■ DIRECTIONS FOR THIS TASK:
Answer these questions from the passage on definitions of resource discovery:
(a) In definition B, what happens if resource discovery cannot find a machine that satisfies all constraints?
(b) What two ways of gathering information does the discussion of definition C describe?
(c) Which factors does definition D name as making the resource discovery problem difficult to solve?

══ GIVEN PASSAGE ══

Definition B describes RD given the requesting process. After activation of RD, it tries to search and find the requested resource outside of the computational system. The time and location constraints and limitations and the type of the requested resources are determined in the requesting process. Resource discovery should find a machine that can satisfy all constraints, otherwise, RD fails. In this definition, a mechanism by which to face this kind of failure is not considered.

C)
Resource discovery is the process of an entity in a network (i.e. a client) is automatically made aware of accessibility to services or desired devices (resources). More exactly, resource discovery is a mechanism for dynamic referencing to resources in the network. These references are handles or information with which a client can use to contact a resource further [20].

Similar to definition A, definition C contains the functionality of RD. In this definition, RD is based on gathering information about the resources of computational elements. The most important feature of definition C is the dynamic relationship between the resource and the requesting process. Based on this definition, gathering information about states of existing resources is done by resource management. This information is then analyzed to respond to the request. The information is gathered in two ways: (1) resource management gathers information in a specific period; (2) based on the occurrence of an event in the system, the existent information is being updated. Thus, RD is done based on the last state of resources. If the frequency of changes in the state of resources is low, these two methods can be used effectively and relatively fast. Considering the dynamic events of resources and providing conditions of the requesting process may cause the failure of RD. In this definition, no mechanism is provided to prevent the failure of RD.

D)
Resource discovery is one of the essential challenges in Grid, which discovers appropriate resources based on the requested task. Certain factors make the resource discovery problem difficult to solve. These factors are the huge number of resources, distributed ownership, heterogeneity of resources, resource failure, reliability, dynamicity, and resource evolution [2, 21].

Definition D states that RD is conducted in a dynamic environment based on constraints of the request. The dynamic events of the environment and variability of computing elements outside of the system can lead to failure of RD. In this definition, one of the factors that complicate RD is the unavailability of resources. In this definition, no mechanism is presented for the management of the failure of RD.

═══
══ SOURCE DATA ══

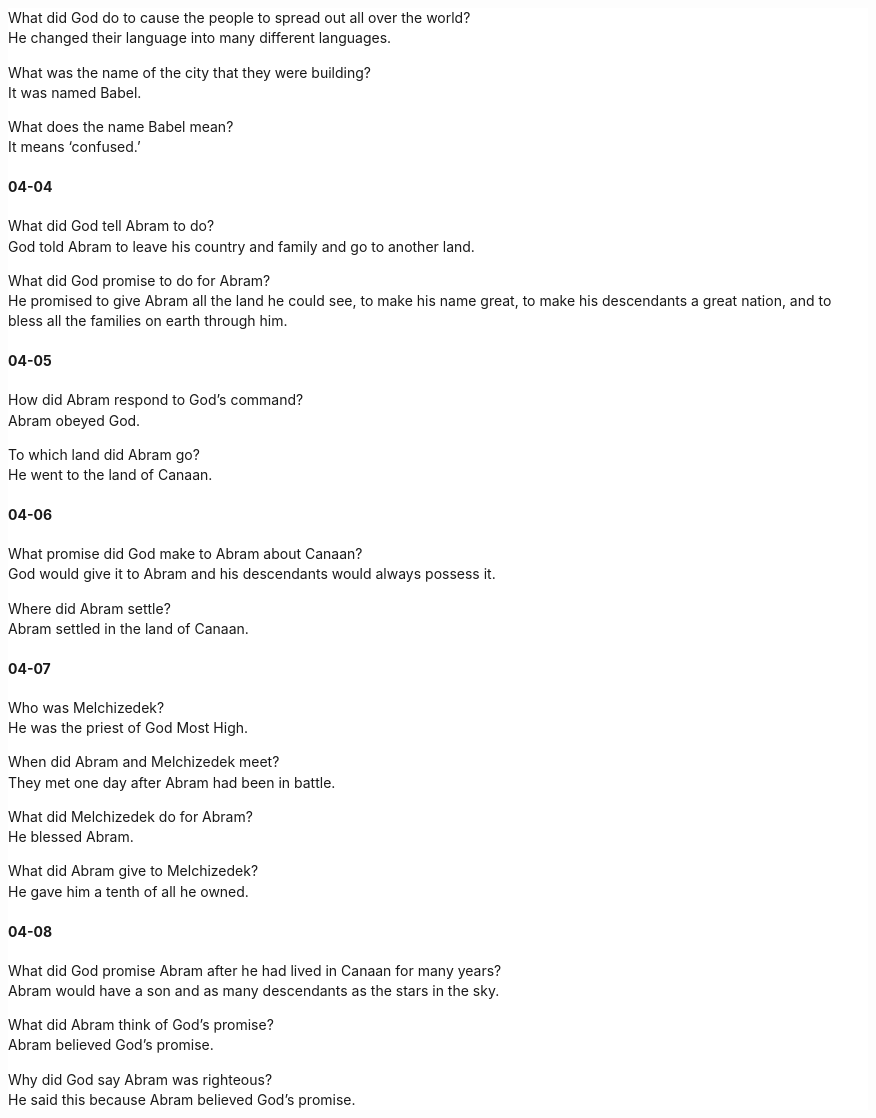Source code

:What did God do to cause the people to spread out all over the world?  
He changed their language into many different languages.

What was the name of the city that they were building?  
It was named Babel.

What does the name Babel mean?  
It means ‘confused.’

#### 04-04

What did God tell Abram to do?  
God told Abram to leave his country and family and go to another land.

What did God promise to do for Abram?  
He promised to give Abram all the land he could see, to make his name great, to make his descendants a great nation, and to bless all the families on earth through him.

#### 04-05

How did Abram respond to God’s command?  
Abram obeyed God.

To which land did Abram go?  
He went to the land of Canaan.

#### 04-06

What promise did God make to Abram about Canaan?  
God would give it to Abram and his descendants would always possess it.

Where did Abram settle?  
Abram settled in the land of Canaan.

#### 04-07

Who was Melchizedek?  
He was the priest of God Most High.

When did Abram and Melchizedek meet?  
They met one day after Abram had been in battle.

What did Melchizedek do for Abram?  
He blessed Abram.

What did Abram give to Melchizedek?  
He gave him a tenth of all he owned.

#### 04-08

What did God promise Abram after he had lived in Canaan for many years?  
Abram would have a son and as many descendants as the stars in the sky.

What did Abram think of God’s promise?  
Abram believed God’s promise.

Why did God say Abram was righteous?  
He said this because Abram believed God’s promise.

═══

■ WORKED SOLUTION:
(a) Resource discovery fails.
(b) Resource management gathers information in a specific period, and existing information is updated when an event occurs in the system.
(c) The huge number of resources, distributed ownership, heterogeneity of resources, resource failure, reliability, dynamicity, and resource evolution.